In 2006, following consideration of legal arguments for establishing rights for ecosystems raised by law professor Christopher Stone, in his 1972 book Should Trees Have Standing?, I was involved in drafting the first law to be enacted anywhere recognizing such rights. Two years later, the people of Ecuador, with a large Indigenous population, ratified a new national constitution recognizing the Rights of Pachamama (Mother Earth). In the ensuing years, other nations as well as numerous U.S. local governments have initiated legal actions affirming the legal status of Nature as a rights-bearing entity.

Yet, as with so many attempts to advance rights for people dehumanized in the legal realm by empire, religion, colonization and politically manufactured bigotries, reactive counter-measures are in play to neutralize the advancements of the movement to institutionalize enforceable Rights of Nature. One might ask: why has the legal system, along with the other arms of government, so predictably found it expedient to rule in favor of corporations dead-set on making a profit regardless of the ill health inflicted on human and non-human life? It is astounding to watch one court decision after another not only uphold the property-based rights of corporations over the human and civil rights of people but, even more baffling, that the courts refuse to hear arguments that would challenge that supremacy. 

Photo by Annie Spratt

Until you realize that rights vested in property and transmitted to owners of that privileged property are the cornerstone of U.S. federal and state jurisprudence. Many judges have gone the extra mile to expand those privileges and sanction community legal counsel for challenging the corrupt arrangements. 

Legal precedent has normalized a judicial pathology that goes undiagnosed by political scientists and pundits.

At the risk of expediting the die-off of most life on the planet, including most humans, judges continue to turn a blind eye toward the rights of natural communities – where humans live in harmony with their environment – while giving full-throated support for legal rights vested in corporate property.

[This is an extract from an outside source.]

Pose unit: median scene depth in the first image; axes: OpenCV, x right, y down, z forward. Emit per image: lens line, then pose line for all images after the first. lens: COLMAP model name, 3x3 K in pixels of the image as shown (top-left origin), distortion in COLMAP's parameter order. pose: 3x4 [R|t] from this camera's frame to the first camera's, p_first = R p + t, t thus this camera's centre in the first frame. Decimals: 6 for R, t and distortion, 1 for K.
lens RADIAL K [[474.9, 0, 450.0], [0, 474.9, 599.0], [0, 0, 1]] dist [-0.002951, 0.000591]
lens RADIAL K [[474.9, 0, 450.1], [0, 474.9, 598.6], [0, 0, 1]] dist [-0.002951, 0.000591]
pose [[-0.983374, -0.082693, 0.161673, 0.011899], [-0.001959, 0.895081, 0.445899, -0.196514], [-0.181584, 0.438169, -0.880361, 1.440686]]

Decades ago, satirist Robert Anton Wilson toyed with red-baiting apologists for the “cold war” between the Soviet Union and the United States, saying they were “immanentizing the eschaton.”  In other words, they were hurrying along the end of the world with their nuclear brinkmanship. Some true believers in the Book of Revelations were eager for the final showdown. Skeptics of their Christian utopian fantasies agitated for nuclear disarmament. Only the realization that a nuclear strike by one would precipitate a devastating nuclear strike by the other was effective in creating a stalemated detente. They called that pragmatic epiphany MAD, for “mutually assured destruction.” 

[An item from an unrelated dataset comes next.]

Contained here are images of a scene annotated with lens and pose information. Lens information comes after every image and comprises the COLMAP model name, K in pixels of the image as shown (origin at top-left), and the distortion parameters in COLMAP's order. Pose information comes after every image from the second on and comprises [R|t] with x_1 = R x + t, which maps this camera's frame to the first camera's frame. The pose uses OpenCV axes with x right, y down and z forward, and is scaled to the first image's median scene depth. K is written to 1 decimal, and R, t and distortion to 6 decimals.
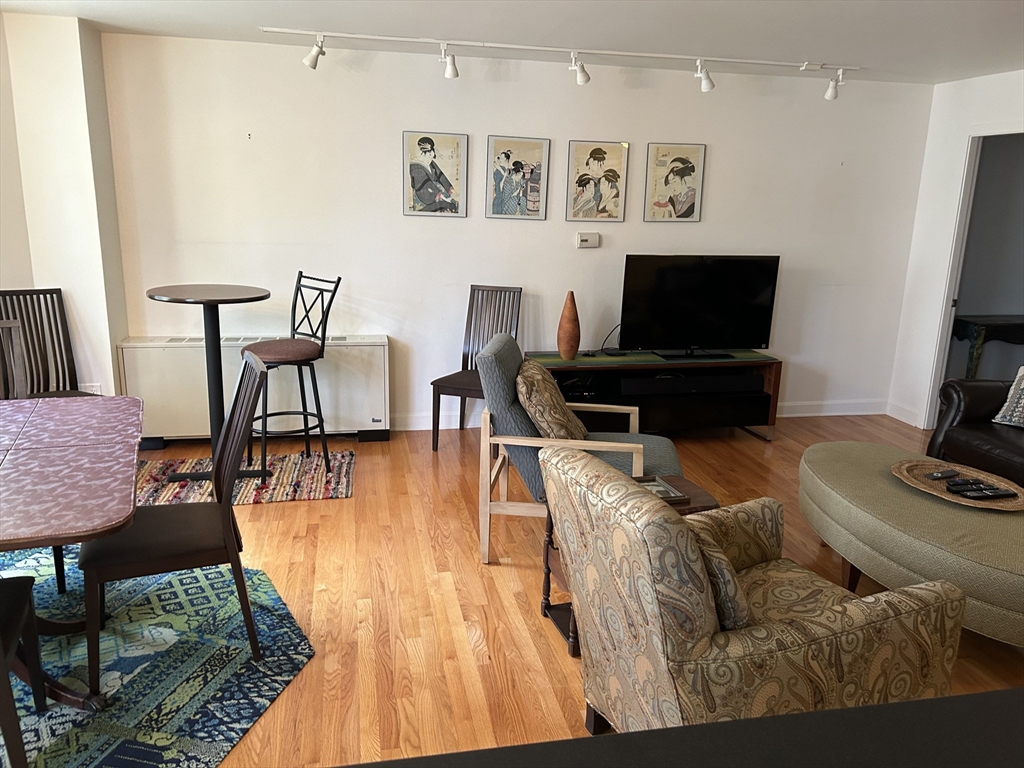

Where’s the equivalent realization that the transformation of capital into an accelerating march toward global extinction is a bad idea? The eschaton is imminent, with no god promising eternal life for capital’s faithful. With no promise of any life, for that matter. Aren’t they in the least concerned? Are they so afraid of change? They’re going to hate the changes they’re working so hard to bring about.  Wouldn’t you say?